Sur la demande de dommages et intérêts
L’article 1240 du code civil dispose que tout fait quelconque de l’homme, qui cause à autrui un dommage, oblige celui par la faute duquel il est arrivé à le réparer.
En l’espèce, le défaut de paiement par la société Emova Group de ses dettes sur plusieurs exercices a nécessairement causé à l’association un préjudice financier eu égard au montant de l’impayé, préjudice qu’il convient de ramener à de plus justes proportions dès lors qu’il existe d’autres créances de l’association auprès de différents membres, tel que cela ressort du procès-verbal du conseil d’administration en date du 19 septembre 2023.

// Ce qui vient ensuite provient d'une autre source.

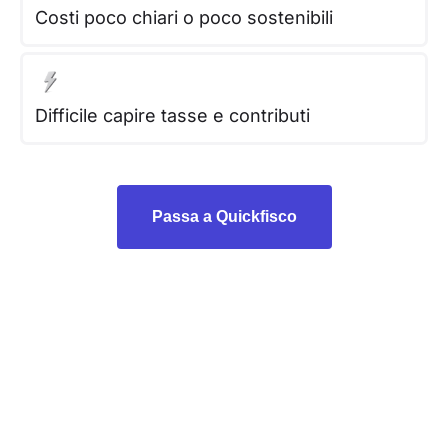
Costi poco chiari o poco sostenibili
Difficile capire tasse e contributi
Passa a Quickfisco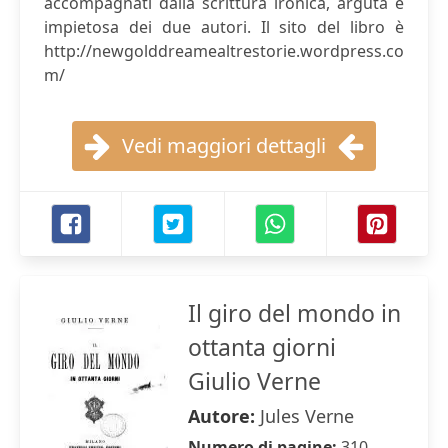
accompagnati dalla scrittura ironica, arguta e
impietosa dei due autori. Il sito del libro è
http://newgolddreamealtrestorie.wordpress.co
m/
Vedi maggiori dettagli
Il giro del mondo in
ottanta giorni
Giulio Verne
Autore:
Jules Verne
Numero di pagine:
310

Par conséquent, la somme de 1 500 euros lui sera allouée à titre de dommages et intérêts.
Sur les autres demandes
La société Emova Group qui succombe sera condamnée aux dépens qui seront recouvrés directement par l’AARPI Mounet Husson-Fortin en application de l’article 699 du code de procédure civile, les dépens n’incluant pas le coût de la sommation de payer qui n’est pas compris dans les dépens énumérés à l’article 695 du code de procédure civile.

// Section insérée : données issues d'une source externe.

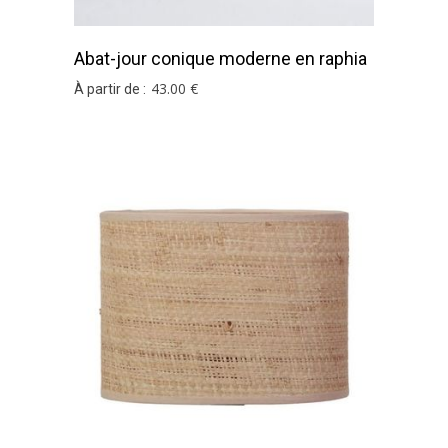
Abat-jour conique moderne en raphia
brun
43
.00
€
À partir de :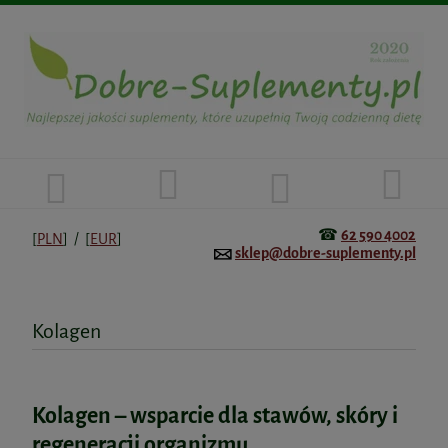
☎
62 590 4002
[
PLN
] / [
EUR
]
sklep@dobre-suplementy.pl
Kolagen
Kolagen – wsparcie dla stawów, skóry i
regeneracji organizmu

La société Emova Group devra verser à l’association du Restaurant Inter-Entreprise [Adresse 15] [Localité 10] une somme qu’il est équitable de fixer à 2 000 euros.

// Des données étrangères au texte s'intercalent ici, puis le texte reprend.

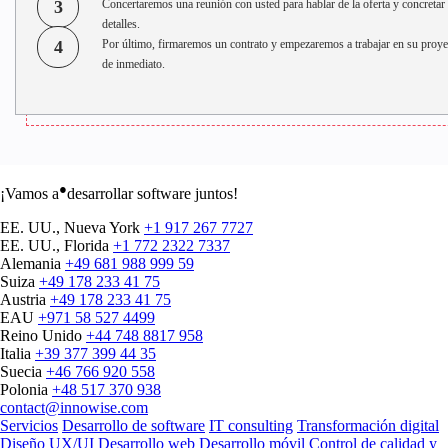
3
Concertaremos una reunión con usted para hablar de la oferta y concretar 
detalles.
4
Por último, firmaremos un contrato y empezaremos a trabajar en su proye
de inmediato.
●
¡Vamos a
desarrollar software juntos!
EE. UU., Nueva York
+1 917 267 7727
EE. UU., Florida
+1 772 2322 7337
Alemania
+49 681 988 999 59
Suiza
+49 178 233 41 75
Austria
+49 178 233 41 75
EAU
+971 58 527 4499
Reino Unido
+44 748 8817 958
Italia
+39 377 399 44 35
Suecia
+46 766 920 558
Polonia
+48 517 370 938
contact@innowise.com
Servicios
Desarrollo de software
IT consulting
Transformación digital
Diseño UX/UI
Desarrollo web
Desarrollo móvil
Control de calidad y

L’exécution provisoire est de droit par application de l’article 514 du code de procédure civile.
PAR CES MOTIFS
Le tribunal, statuant après débats publics, par jugement mis à disposition au greffe, réputé contradictoire et en premier ressort,
Condamne la société Emova Group, anciennement dénommée Monceau Fleurs, à payer à l’association du Restaurant Inter-Entreprise [Adresse 16] la somme de 93 438,64 euros au titre de ses charges impayées, selon décompte arrêté au 10 avril 2024, assortie des intérêts conventionnels, soit une fois et demi le taux d’intérêt légal en vigueur à la date de l’appel des fonds, à compter du 2 février 2024 ;
Ordonne la capitalisation des intérêts échus pour une année au moins ;
Condamne la société Emova Group, anciennement dénommée Monceau Fleurs, à payer à l’association du Restaurant Inter-Entreprise [Adresse 16] la somme de 1.500 euros à titre de dommages et intérêts ;
Condamne la société Emova Group, anciennement dénommée Monceau Fleurs, aux dépens de l’instance ;
Condamne la société Emova Group, anciennement dénommée Monceau Fleurs, à payer à l’association du Restaurant Inter-Entreprise [Adresse 15] [Localité 10] la somme de 2.000 euros au titre de l’article 700 du code de procédure civile ;
Rejette le surplus des demandes ;
Rappelle l’exécution provisoire de la décision.
Jugement signé par Sandrine GIL, 1ère Vice-présidente et par Henry SARIA, Greffier présent lors du prononcé.